- Directed by: Władysław Ślesicki
- Written by: Władysław Ślesicki, Henryk Sienkiewicz (novel)
- Produced by: Studio Filmowe (d. Zespół Filmowy) Iluzjon
- Cinematography: Bogusław Lambach
- Music by: Andrzej Korzyński
- Release date: 1973;
- Running time: 193 minutes
- Country: Poland
- Language: Polish

= In Desert and Wilderness (1973 film) =

In Desert and Wilderness (W pustyni i w puszczy) is a 1973 Polish film directed by Władysław Ślesicki. Adapted from the 1911 novel In Desert and Wilderness by Henryk Sienkiewicz, it tells the story of two kids, Staś Tarkowski and Nel Rawlison, kidnapped by the rebels during Mahdi's rebellion in Sudan.

The film is 193 minutes long and is composed of 2 parts which were shown separately in theaters. Work on it started in 1971. It was filmed in Egypt, Sudan and Bulgaria, with an international cast and crew. At the same time, a four-part miniseries was made. It is similar to the film but has some additional scenes as well as some altered scenes. Another adaptation was released in 2001.

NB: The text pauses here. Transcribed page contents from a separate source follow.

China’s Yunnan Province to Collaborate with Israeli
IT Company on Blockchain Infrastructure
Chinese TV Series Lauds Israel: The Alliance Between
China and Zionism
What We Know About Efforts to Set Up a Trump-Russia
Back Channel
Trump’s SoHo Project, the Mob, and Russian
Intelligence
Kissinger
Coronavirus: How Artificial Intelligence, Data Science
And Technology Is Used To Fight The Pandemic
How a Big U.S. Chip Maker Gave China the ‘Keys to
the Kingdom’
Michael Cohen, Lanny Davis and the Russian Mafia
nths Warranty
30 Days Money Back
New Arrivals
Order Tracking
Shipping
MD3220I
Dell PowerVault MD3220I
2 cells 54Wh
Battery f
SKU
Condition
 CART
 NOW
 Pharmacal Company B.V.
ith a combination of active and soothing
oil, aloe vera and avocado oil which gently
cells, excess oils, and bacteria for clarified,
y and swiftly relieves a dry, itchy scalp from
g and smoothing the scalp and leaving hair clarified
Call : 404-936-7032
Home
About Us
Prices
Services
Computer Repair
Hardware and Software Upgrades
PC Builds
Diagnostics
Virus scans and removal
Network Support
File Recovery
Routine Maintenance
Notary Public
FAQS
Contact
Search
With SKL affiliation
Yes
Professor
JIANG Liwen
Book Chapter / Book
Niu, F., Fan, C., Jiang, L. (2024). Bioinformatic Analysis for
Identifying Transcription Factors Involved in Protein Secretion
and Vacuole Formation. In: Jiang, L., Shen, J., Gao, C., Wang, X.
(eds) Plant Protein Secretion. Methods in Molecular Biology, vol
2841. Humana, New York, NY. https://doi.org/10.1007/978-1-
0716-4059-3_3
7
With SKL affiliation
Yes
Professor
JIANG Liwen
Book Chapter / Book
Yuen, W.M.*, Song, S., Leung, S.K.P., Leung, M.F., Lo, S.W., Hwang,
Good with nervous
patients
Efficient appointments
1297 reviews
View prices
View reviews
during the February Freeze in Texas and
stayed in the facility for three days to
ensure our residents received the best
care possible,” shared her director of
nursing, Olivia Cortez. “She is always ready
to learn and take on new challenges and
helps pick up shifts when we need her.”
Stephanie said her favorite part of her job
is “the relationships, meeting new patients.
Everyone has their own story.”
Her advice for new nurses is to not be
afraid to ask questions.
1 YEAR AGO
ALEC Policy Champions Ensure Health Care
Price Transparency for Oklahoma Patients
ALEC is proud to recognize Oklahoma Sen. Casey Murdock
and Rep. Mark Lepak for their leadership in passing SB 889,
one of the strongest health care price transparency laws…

The film remains to this day the second most-watched Polish film in cinemas in history with 31 million viewers seeing the film only in the period of the Polish People's Republic (until 1989).

== Cast ==

- Monika Rosca .... Nel Rawlison
- Tomasz Mędrzak .... Staś Tarkowski
- Emos Bango .... Kali
- Malia Mekki .... Mea
- Edmund Fetting .... George Rawlison (Nel's father)
- Stanisław Jasiukiewicz .... Władysław Tarkowski (Staś's father)
- Zygmunt Hobot .... Kaliopuli
- Zygmunt Maciejewski .... Linde
- Ahmed Hegazi .... Gebhr
- Ahmed Marei .... Chamis
- Ibrahim Shemi .... Idrys
- Abdel Menam Abu El Fatouh .... Mahdi
- Hosna Suleyman .... Dinah
- Abbas Fares
- Stefania Mędrzak .... Madame Olivier
- Fatma Helal .... Fatma
- Jerzy Kamas .... Tarkowski's voice (uncredited)
- Mohamed Hamdi, Bogumił Simeonow, Gawrił Gawriłow and others.